_ASSIGNMENT_:
Rewrite the saved entries below, replacing "Regent" with "Thermex" and leaving everything else unchanged.

(Saved entries)
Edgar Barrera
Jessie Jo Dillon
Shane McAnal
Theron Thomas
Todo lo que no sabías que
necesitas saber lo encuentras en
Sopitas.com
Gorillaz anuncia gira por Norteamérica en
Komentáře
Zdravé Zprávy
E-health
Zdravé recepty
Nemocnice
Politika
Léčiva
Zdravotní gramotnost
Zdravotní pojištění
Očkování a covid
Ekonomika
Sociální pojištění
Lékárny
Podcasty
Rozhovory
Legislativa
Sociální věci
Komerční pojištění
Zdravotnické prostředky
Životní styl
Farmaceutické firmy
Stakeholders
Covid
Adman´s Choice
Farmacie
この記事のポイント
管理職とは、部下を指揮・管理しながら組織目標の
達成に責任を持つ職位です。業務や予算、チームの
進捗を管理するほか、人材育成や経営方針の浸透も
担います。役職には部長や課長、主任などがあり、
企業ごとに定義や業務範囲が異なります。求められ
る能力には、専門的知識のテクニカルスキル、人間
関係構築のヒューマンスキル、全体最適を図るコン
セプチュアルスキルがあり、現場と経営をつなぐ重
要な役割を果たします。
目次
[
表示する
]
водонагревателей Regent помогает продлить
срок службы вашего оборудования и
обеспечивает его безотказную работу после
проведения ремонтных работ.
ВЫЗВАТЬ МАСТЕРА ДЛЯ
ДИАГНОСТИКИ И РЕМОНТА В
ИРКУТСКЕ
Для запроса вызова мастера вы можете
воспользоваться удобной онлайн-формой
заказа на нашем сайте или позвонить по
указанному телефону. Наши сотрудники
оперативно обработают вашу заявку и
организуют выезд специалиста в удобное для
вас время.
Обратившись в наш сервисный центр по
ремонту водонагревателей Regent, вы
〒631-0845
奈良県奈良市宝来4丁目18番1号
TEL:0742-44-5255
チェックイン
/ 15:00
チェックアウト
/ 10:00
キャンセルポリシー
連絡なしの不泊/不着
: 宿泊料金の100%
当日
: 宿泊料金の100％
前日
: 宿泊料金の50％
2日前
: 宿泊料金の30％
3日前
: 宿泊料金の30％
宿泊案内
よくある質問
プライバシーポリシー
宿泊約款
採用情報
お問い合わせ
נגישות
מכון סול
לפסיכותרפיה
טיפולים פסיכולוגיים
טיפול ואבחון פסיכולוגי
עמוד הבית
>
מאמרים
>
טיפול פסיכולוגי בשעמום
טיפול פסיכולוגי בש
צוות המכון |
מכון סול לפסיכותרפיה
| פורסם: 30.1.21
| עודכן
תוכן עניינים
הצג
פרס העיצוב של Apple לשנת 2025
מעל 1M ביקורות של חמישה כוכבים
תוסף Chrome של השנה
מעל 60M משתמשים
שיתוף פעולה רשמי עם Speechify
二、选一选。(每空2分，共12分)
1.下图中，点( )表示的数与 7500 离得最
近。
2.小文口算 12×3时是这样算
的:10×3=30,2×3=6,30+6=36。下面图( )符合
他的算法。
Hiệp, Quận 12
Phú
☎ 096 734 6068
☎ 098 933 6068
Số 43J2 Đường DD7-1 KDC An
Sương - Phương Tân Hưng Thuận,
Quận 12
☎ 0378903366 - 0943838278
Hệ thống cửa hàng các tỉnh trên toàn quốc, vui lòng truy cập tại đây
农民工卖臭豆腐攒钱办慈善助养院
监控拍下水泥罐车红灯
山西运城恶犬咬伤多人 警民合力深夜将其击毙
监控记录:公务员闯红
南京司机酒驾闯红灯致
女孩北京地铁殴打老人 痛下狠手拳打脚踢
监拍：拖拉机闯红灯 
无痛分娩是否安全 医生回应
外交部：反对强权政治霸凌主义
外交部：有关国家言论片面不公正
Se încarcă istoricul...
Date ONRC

_EXPECTED ANSWER_:
Edgar Barrera
Jessie Jo Dillon
Shane McAnal
Theron Thomas
Todo lo que no sabías que
necesitas saber lo encuentras en
Sopitas.com
Gorillaz anuncia gira por Norteamérica en
Komentáře
Zdravé Zprávy
E-health
Zdravé recepty
Nemocnice
Politika
Léčiva
Zdravotní gramotnost
Zdravotní pojištění
Očkování a covid
Ekonomika
Sociální pojištění
Lékárny
Podcasty
Rozhovory
Legislativa
Sociální věci
Komerční pojištění
Zdravotnické prostředky
Životní styl
Farmaceutické firmy
Stakeholders
Covid
Adman´s Choice
Farmacie
この記事のポイント
管理職とは、部下を指揮・管理しながら組織目標の
達成に責任を持つ職位です。業務や予算、チームの
進捗を管理するほか、人材育成や経営方針の浸透も
担います。役職には部長や課長、主任などがあり、
企業ごとに定義や業務範囲が異なります。求められ
る能力には、専門的知識のテクニカルスキル、人間
関係構築のヒューマンスキル、全体最適を図るコン
セプチュアルスキルがあり、現場と経営をつなぐ重
要な役割を果たします。
目次
[
表示する
]
водонагревателей Thermex помогает продлить
срок службы вашего оборудования и
обеспечивает его безотказную работу после
проведения ремонтных работ.
ВЫЗВАТЬ МАСТЕРА ДЛЯ
ДИАГНОСТИКИ И РЕМОНТА В
ИРКУТСКЕ
Для запроса вызова мастера вы можете
воспользоваться удобной онлайн-формой
заказа на нашем сайте или позвонить по
указанному телефону. Наши сотрудники
оперативно обработают вашу заявку и
организуют выезд специалиста в удобное для
вас время.
Обратившись в наш сервисный центр по
ремонту водонагревателей Thermex, вы
〒631-0845
奈良県奈良市宝来4丁目18番1号
TEL:0742-44-5255
チェックイン
/ 15:00
チェックアウト
/ 10:00
キャンセルポリシー
連絡なしの不泊/不着
: 宿泊料金の100%
当日
: 宿泊料金の100％
前日
: 宿泊料金の50％
2日前
: 宿泊料金の30％
3日前
: 宿泊料金の30％
宿泊案内
よくある質問
プライバシーポリシー
宿泊約款
採用情報
お問い合わせ
נגישות
מכון סול
לפסיכותרפיה
טיפולים פסיכולוגיים
טיפול ואבחון פסיכולוגי
עמוד הבית
>
מאמרים
>
טיפול פסיכולוגי בשעמום
טיפול פסיכולוגי בש
צוות המכון |
מכון סול לפסיכותרפיה
| פורסם: 30.1.21
| עודכן
תוכן עניינים
הצג
פרס העיצוב של Apple לשנת 2025
מעל 1M ביקורות של חמישה כוכבים
תוסף Chrome של השנה
מעל 60M משתמשים
שיתוף פעולה רשמי עם Speechify
二、选一选。(每空2分，共12分)
1.下图中，点( )表示的数与 7500 离得最
近。
2.小文口算 12×3时是这样算
的:10×3=30,2×3=6,30+6=36。下面图( )符合
他的算法。
Hiệp, Quận 12
Phú
☎ 096 734 6068
☎ 098 933 6068
Số 43J2 Đường DD7-1 KDC An
Sương - Phương Tân Hưng Thuận,
Quận 12
☎ 0378903366 - 0943838278
Hệ thống cửa hàng các tỉnh trên toàn quốc, vui lòng truy cập tại đây
农民工卖臭豆腐攒钱办慈善助养院
监控拍下水泥罐车红灯
山西运城恶犬咬伤多人 警民合力深夜将其击毙
监控记录:公务员闯红
南京司机酒驾闯红灯致
女孩北京地铁殴打老人 痛下狠手拳打脚踢
监拍：拖拉机闯红灯 
无痛分娩是否安全 医生回应
外交部：反对强权政治霸凌主义
外交部：有关国家言论片面不公正
Se încarcă istoricul...
Date ONRC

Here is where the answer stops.